= 77 Park Lane =

Play by Walter Hackett

77 Park Lane is a play in two acts by Walter Hackett. The play was staged in London's West End in 1928 and again in 1930. The play was the basis for three different films; all made by Albert de Courville.

==Plot==
Lord Trent, a British peer, steals a taxi on Boat Race Night. He returns to his home at 77 Park Lane to unexpectedly discover that his home has been taken over by a gambling club. He pretends that he is the taxi driver and joins in with the gamblers. A murder occurs, a woman's life is in danger, and ultimately Lord Trent put things to rights after a series of wild adventures.

==History==
77 Park Lane premiered at St Martin's Theatre in London's West End on October 25, 1928 with a cast led by Hugh Wakefield as Lord Trent, and Hackett' wife, the actress Marion Lorne, as Mary Connor.

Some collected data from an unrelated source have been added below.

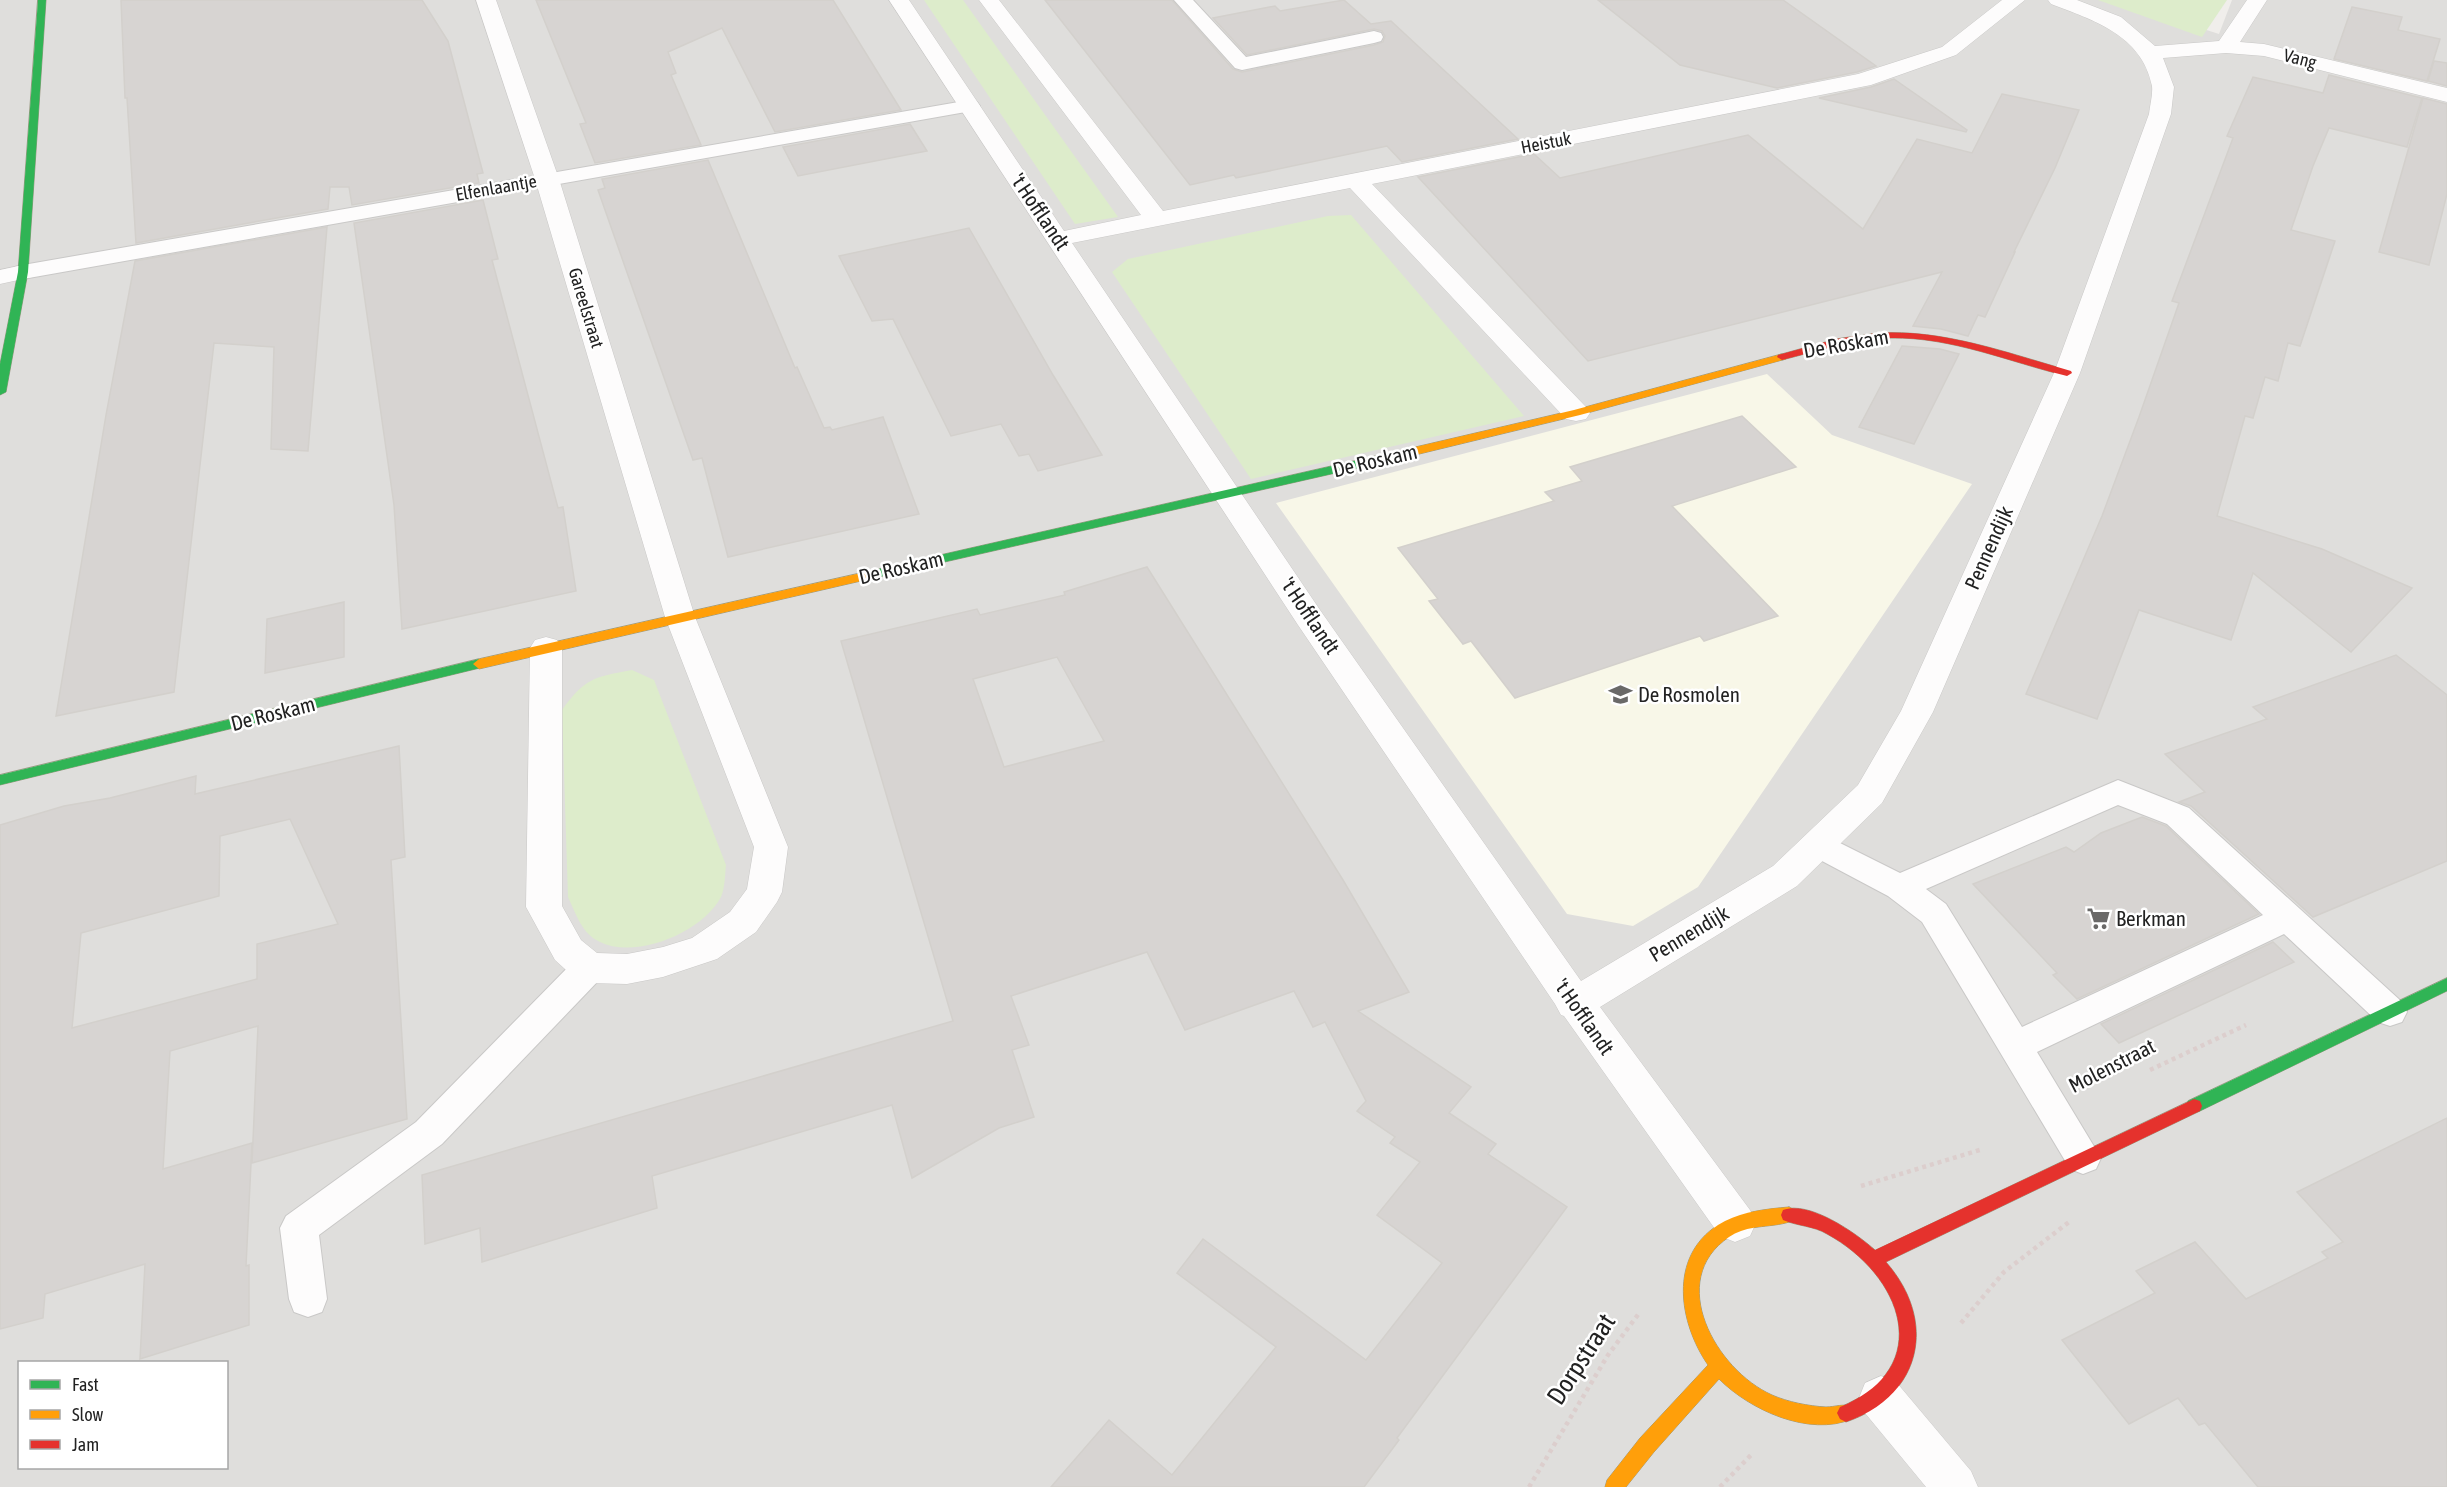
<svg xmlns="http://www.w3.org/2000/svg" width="2447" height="1487" viewBox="0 0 2447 1487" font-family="'Asap Condensed',sans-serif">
<rect width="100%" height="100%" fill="#f0eeeb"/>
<path fill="#dfdedc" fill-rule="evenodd" d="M0,0H2113L2219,34L2232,0H2447V1487H0ZM20,1362H226V1468H20Z"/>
<path fill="#f8f7e8" d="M1767,374L1832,435L1972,484L1698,887L1633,926L1567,914L1276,503Z"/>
<g fill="#ddeccb">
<path d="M924,0H963L1118,217L1075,224Z"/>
<path d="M2098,0H2227L2202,37Z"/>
<path d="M1351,215L1524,416L1251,479L1112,272L1128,259L1328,216Z"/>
<path d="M632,670L654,680L726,865C725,874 725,888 721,897C703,932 636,960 600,942C582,934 576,914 568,897L562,710C585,678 594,677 632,670Z"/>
</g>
<g fill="#d7d4d2" stroke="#d3d0cc" stroke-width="1.5" fill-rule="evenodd">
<path d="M121,0H422L448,41L483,173L477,174L479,183L352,205L349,187H330L328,209L136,243L127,98H125Z"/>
<path d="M536,0H833L901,110L775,132L722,28L668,52L676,73L671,75L701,145L595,163L580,124L586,123Z"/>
<path d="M1045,0H1172L1233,69L1242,72L1374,45L1383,42L1385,36L1382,31L1374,29L1247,55L1213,18L1275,6L1280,11L1344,0L1371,24L1391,21L1518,139L1402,162L1387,146L1236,178L1234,175L1190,185Z"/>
<path d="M1598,0H1783L1876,66L1857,72L1777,88L1680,65Z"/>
<path d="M2352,7L2402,17L2398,30L2440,39L2427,81L2334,59Z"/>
<path d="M2434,61L2447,63V86L2428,81Z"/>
<path d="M2329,75L2422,98L2407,147L2329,128L2313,166L2291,230L2335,241L2300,346L2288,343L2278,381L2265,377L2253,418L2245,416L2217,516L2322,549L2412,588L2351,652L2253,573L2231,640L2139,610L2097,719L2026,694L2102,516L2139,417L2179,303L2172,301L2233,138L2227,136L2253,77L2323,93Z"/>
<path d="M1894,79L1967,130L1966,132L1819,98L1871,87Z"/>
<path d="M2002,94L2079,110L2055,168L2014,252H2015L1985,317L1978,315L1968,336L1941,329L1913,326L1942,272L1588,361L1418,177L1534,154L1560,178L1748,135L1863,229L1917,139L1972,153Z"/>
<path d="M2423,98L2447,104V194L2429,265L2379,252Z"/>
<path d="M910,124L927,151L798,176L783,147Z"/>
<path d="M708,160L795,368L797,367L824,428L830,427L832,430L883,417L919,514L728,557L702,458L693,460L598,190L605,188L602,179Z"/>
<path d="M483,200L498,259L492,260L558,508L563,507L576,591L402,629L394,505L354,223Z"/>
<path d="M327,227L308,451L271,449L274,347L214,343L174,692L56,716L106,415L135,261Z"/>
<path d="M969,228L1053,375L1102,455L1038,471L1029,454L1019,456L1001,424L951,436L893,319L872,321L839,256Z"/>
<path d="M1902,346L1940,349L1959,354L1914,444L1859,427Z"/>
<path d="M1742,416L1796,467L1672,506L1778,616L1704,641L1700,636L1515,698L1471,641L1463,644L1429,601L1438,599L1398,548L1554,501L1545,492L1582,481L1570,467Z"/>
<path d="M1147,567L1343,880L1409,992L1358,1011L1471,1087L1449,1113L1496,1144L1488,1154L1567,1207L1397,1438L1399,1440L1364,1487H1051L1109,1420L1172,1475L1276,1347L1177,1273L1203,1239L1366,1360L1442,1263L1377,1215L1420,1162L1390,1143L1395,1137L1357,1111L1366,1101L1325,1022L1313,1027L1294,991L1185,1030L1147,952L1011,996L1029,1045L1012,1050L1034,1117L999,1128L912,1178L892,1105L652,1176L657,1208L482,1262L480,1228L425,1244L422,1175L953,1021L841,641L977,609L980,615L1065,595L1064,592ZM1057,657L1104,741L1004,767L973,679Z"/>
<path d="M344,602V657L265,673L267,619Z"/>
<path d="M2396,655L2447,695V861L2313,917L2191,806L2179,802L2205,792L2165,754L2267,719L2253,707Z"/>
<path d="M399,746L405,857L391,860L407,1119L252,1163L258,1026L170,1051L163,1169L252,1143L246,1266L249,1265V1325L140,1359L145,1264L45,1294L43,1318L0,1329V825L64,806L110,798L196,776L195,794ZM290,819L338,924L257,944V979L72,1028L81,933L219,896L220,836Z"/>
<path d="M2142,817L2166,826L2259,914L2077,999L2053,975L2057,973L1973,884L2066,847L2074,852L2101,833Z"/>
<path d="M2273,942L2294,962L2119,1043L2101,1024Z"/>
<path d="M2447,1118V1487H2258L2205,1423L2199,1425L2178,1398L2129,1424L2062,1340L2155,1293L2136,1271L2195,1242L2246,1299L2328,1258L2322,1252L2343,1242L2297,1192Z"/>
</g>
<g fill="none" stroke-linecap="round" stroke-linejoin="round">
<defs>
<g id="lane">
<path d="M1174,0H1193L1246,57L1374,31L1381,33L1383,37L1381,41L1374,43L1242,70L1235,68Z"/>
<path d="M970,100L977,102L980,106L977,110L23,279L15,277L12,272L15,267L23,265Z"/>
<path d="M2118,780L2189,808L2402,1002L2407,1012L2402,1022L2390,1026L2378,1022L2284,934L2037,1052L2101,1158L2096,1169L2083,1174L2070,1169L1922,922L1888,896L1807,853L1802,844L1807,835L1818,832L1900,873ZM2118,805L2167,824L2263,915L2022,1027L1946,904L1926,889Z"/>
<path d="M589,954L601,958L606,968L601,978L442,1144L319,1235L327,1299L322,1312L308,1317L294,1312L289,1299L280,1228L286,1216L416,1122L577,958Z"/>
</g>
<g id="street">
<path d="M476,0H496L559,179L695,617L788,847L782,892L777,902L756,932L717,959L663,977L627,984L589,983L576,979L555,960L526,907L530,648L535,640L546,637L557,640L562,648V906L581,940L597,953L627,954L663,947L692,938L730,912L747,889L754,847L665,617L535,179Z"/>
<path d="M889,0H909L1064,231L1141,215L979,0H999L1163,211L1858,74L1942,47L2002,0H2025L1956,55L1871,85L1372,184L1586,407L1590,413L1586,419L1576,421L1566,419L1350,188L1072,243L1320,610L1581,981L1773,866L1858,785L1901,711L2054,373L2149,114C2150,105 2153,94 2152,86C2142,35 2093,20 2051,4L2048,0H2077L2121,17L2155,46L2219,41L2247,0H2267L2240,42L2264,44L2447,88V102L2264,56L2226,53L2163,58L2174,87L2171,114L2080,373L1933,712L1882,803L1797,886L1600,1007L1750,1210L1756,1223L1750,1236L1735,1242L1720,1236L1564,1016L1561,1015L1555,1004L1298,625Z"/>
<path d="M23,265L32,267L35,272L32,277L0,284V270Z"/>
<path d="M1881,1376L1897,1383L1971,1471L1978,1487H1926L1865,1413L1859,1398L1865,1383Z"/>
</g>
<g id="fast">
<path d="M38,0H46L28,272L6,392L0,395V364L18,272Z"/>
<path d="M1411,448L1415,449V455L870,579L864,575L870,571Z"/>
<path d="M479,659L485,664L484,667L0,785V775Z"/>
<path d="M2447,978V991L2200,1111L2194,1113L2188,1111L2186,1106L2188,1101Z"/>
</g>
<g id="slow">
<path d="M1782,354L1786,355V359L1580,415L1411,456L1405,452L1411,448L1574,410Z"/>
<path d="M870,571L876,575L874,578L479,669L473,664L479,659Z"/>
<path d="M1789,1207L1795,1210L1797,1215L1795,1220C1773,1229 1749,1223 1729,1237C1665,1280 1716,1370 1772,1395C1788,1402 1808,1406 1826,1407C1835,1407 1844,1403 1852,1407L1855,1413L1852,1419C1809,1437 1750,1410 1719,1379L1654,1452L1626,1487H1605L1607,1480L1640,1438L1708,1365C1679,1323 1668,1257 1718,1225C1739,1212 1765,1209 1789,1207Z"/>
</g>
<g id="jam">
<path d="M1877,333C1944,329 2007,353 2071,371L2072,373L2067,376C2009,362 1952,337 1891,338C1853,339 1818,351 1782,360L1777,357L1778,355L1836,339Z"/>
<path d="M2194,1099L2200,1101L2202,1106L2200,1111L1886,1262C1938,1321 1922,1396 1846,1422L1840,1419L1837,1413L1840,1407C1937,1367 1902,1275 1827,1234C1814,1226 1797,1226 1783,1220L1781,1215L1783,1210C1809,1200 1856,1233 1875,1250Z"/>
</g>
</defs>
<use href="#lane" stroke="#c9c8c7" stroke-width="2"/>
<use href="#street" stroke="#c9c8c7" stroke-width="1"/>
<use href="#fast" stroke="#999a82" stroke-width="1"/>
<use href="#slow" stroke="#999a82" stroke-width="1"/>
<use href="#jam" stroke="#999a82" stroke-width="1"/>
<g stroke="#dccecd" stroke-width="4.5" stroke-dasharray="4 4" stroke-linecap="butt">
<path d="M2150,1070L2246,1025"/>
<path d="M1861,1186L1983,1149"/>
<path d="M1961,1323L2004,1272L2069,1222"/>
<path d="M1529,1487L1608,1355L1640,1312"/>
<path d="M1720,1487L1753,1453"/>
</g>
<use href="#lane" fill="#fdfcfc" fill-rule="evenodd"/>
<use href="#street" fill="#fdfcfc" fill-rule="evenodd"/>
<use href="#fast" fill="#30b455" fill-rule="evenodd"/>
<use href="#slow" fill="#ff9f0a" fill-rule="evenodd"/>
<use href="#jam" fill="#e5322d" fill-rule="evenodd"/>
</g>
<defs>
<symbol id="school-bare" viewBox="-9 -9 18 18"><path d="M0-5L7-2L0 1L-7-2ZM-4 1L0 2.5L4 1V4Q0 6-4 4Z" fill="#6a6968" stroke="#fff" stroke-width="2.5" paint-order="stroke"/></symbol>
<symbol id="supermarket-bare" viewBox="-9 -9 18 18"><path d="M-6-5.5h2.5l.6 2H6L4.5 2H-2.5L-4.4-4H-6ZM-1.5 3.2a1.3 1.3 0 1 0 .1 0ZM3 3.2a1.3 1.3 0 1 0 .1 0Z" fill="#6a6968" stroke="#fff" stroke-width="2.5" paint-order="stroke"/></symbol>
</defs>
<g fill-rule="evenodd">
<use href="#school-bare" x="1604" y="678" width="33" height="33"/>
<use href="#supermarket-bare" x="2082" y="902" width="33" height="33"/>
</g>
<g text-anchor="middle" stroke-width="5" stroke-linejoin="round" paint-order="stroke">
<g font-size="18" fill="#222" stroke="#fff">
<text transform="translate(2300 59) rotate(14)" y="6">Vang</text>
<text transform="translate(1546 143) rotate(-11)" y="6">Heistuk</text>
<text transform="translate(496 188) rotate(-10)" y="6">Elfenlaantje</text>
<text transform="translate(586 308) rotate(73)" y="6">Gareelstraat</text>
</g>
<g font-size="21" fill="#222" stroke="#fff">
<text transform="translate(1040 212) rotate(56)" y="7">'t Hofflandt</text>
<text transform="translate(1846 344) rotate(-10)" y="7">De Roskam</text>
<text transform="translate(1375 461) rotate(-13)" y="7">De Roskam</text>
<text transform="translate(1989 548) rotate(-66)" y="7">Pennendijk</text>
<text transform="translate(901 568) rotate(-13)" y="7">De Roskam</text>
<text transform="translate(1310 616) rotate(56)" y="7">'t Hofflandt</text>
<text transform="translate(273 714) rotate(-14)" y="7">De Roskam</text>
<text transform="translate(1689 934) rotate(-31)" y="7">Pennendijk</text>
<text transform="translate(1584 1017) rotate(55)" y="7">'t Hofflandt</text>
<text transform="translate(2112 1066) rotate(-27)" y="7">Molenstraat</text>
</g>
<g font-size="21" fill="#222" stroke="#fff" text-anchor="start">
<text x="1638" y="702">De Rosmolen</text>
<text x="2116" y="926">Berkman</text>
</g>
<g font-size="26" fill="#222" stroke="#fff">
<text transform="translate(1581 1359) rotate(-57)" y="9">Dorpstraat</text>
</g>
</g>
<rect x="18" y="1361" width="210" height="108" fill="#ffffff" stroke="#a7a7a7" stroke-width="1.5"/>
<rect x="30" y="1380" width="30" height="9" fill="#30b455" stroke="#a7a7a7" stroke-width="1.5"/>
<text x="72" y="1391" font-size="18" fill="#222222">Fast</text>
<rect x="30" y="1410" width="30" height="9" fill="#ff9f0a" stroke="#a7a7a7" stroke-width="1.5"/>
<text x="72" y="1421" font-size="18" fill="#222222">Slow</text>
<rect x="30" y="1440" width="30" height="9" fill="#e5322d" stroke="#a7a7a7" stroke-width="1.5"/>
<text x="72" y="1451" font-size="18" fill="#222222">Jam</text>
</svg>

The Evening Standard described the play's plot as "far-fetched" but felt that the play was an effective comedy. The Daily Mirror gave a highly positive review, with its critic asserting that "Hackett has mixed farce, comedy, and melodrama together in a skillful and original way. His play is as good as any seen in London in a long time." The Guardian gave a mixed review. Its critic stated that "It was a pity that Mr. Hackett could not sustain the promise of his first act, for that was considerable. The author was bidding a picturesque farewell to the old Park Lane No 77 will be turned into super-flats for supermen tomorrow. In its present form is far too good to be durable."

77 Park Lane was later revived in the West End at the Regent Theatre in 1930.

==Adaptations==
77 Park Lane was adapted into two different 1931 films by Albert de Courville; an English language film of the same name and the French language film 77 Rue Chalgrin. Courville joined with Fernando Gomis to adapt the play into a third film, Between Night and Day (1932).